Cette démarche mérite d’être saluée, car elle traduit une volonté d’assurer aux citoyens un climat de stabilité et de sérénité durant une période où la solidarité et la spiritualité doivent primer.

Les mesures annoncées – contrôle des marchés, suivi des prix, entretien des lieux de culte, renforcement des patrouilles de sécurité et rationalisation de la consommation – témoignent d’une approche globale et pragmatique.

Cependant, au-delà de la logistique et de la régulation économique, une question cruciale s’impose : celle de la mendicité. Le communiqué du gouvernorat évoque la nécessité de lutter contre ce phénomène, notamment aux abords des institutions religieuses.

Or, il ne s’agit plus seulement d’actes isolés de détresse sociale.

La mendicité s’est transformée, dans bien des cas, en réseaux organisés exploitant des enfants et recourant à des stratagèmes de plus en plus sophistiqués.

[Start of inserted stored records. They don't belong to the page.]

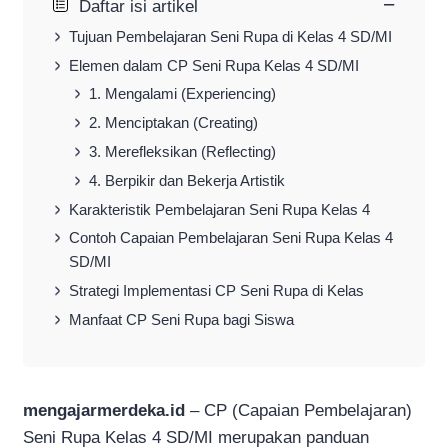
−
Daftar isi artikel
Tujuan Pembelajaran Seni Rupa di Kelas 4 SD/MI
Elemen dalam CP Seni Rupa Kelas 4 SD/MI
1. Mengalami (Experiencing)
2. Menciptakan (Creating)
3. Merefleksikan (Reflecting)
4. Berpikir dan Bekerja Artistik
Karakteristik Pembelajaran Seni Rupa Kelas 4
Contoh Capaian Pembelajaran Seni Rupa Kelas 4
SD/MI
Strategi Implementasi CP Seni Rupa di Kelas
Manfaat CP Seni Rupa bagi Siswa
mengajarmerdeka.id
– CP (Capaian Pembelajaran)
Seni Rupa Kelas 4 SD/MI merupakan panduan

On trouve désormais des mendiants à chaque coin de rue, parfois dirigés par des groupes qui profitent de la vulnérabilité des plus faibles pour générer des revenus illicites.

Cette réalité interpelle la conscience collective et appelle à une révision sérieuse du cadre légal. Les textes actuels, souvent limités à des interdictions municipales ou à des mesures ponctuelles, ne suffisent plus.

Il est urgent de mettre en place une législation adaptée, qui distingue entre la véritable détresse sociale — nécessitant assistance et accompagnement — et les pratiques mafieuses qui instrumentalisent la pauvreté.

Une loi modernisée devrait prévoir des mécanismes clairs de protection des enfants, des sanctions dissuasives contre les réseaux organisés et un dispositif de réinsertion pour les personnes en situation de vulnérabilité réelle.

Le mois de Ramadan, période de piété et de partage, ne doit pas être défiguré par l’amplification de la mendicité organisée. Les fidèles qui se rendent aux mosquées ou aux marchés ne devraient pas être confrontés à des scènes de manipulation de la misère.

La dignité humaine exige que l’État, les municipalités et la société civile conjuguent leurs efforts pour éradiquer ce fléau.

En saluant l’initiative du gouvernorat de Tunis, il convient donc d’élargir le champ de réflexion : la bonne gestion du mois saint ne se limite pas à l’approvisionnement ou à la propreté des lieux de culte.

Elle implique aussi de protéger les citoyens contre l’exploitation de la pauvreté et de garantir que la solidarité, valeur centrale du Ramadan, ne sera pas détournée par des réseaux sans scrupule. C’est à ce prix que la société pourra conjuguer spiritualité, justice et dignité.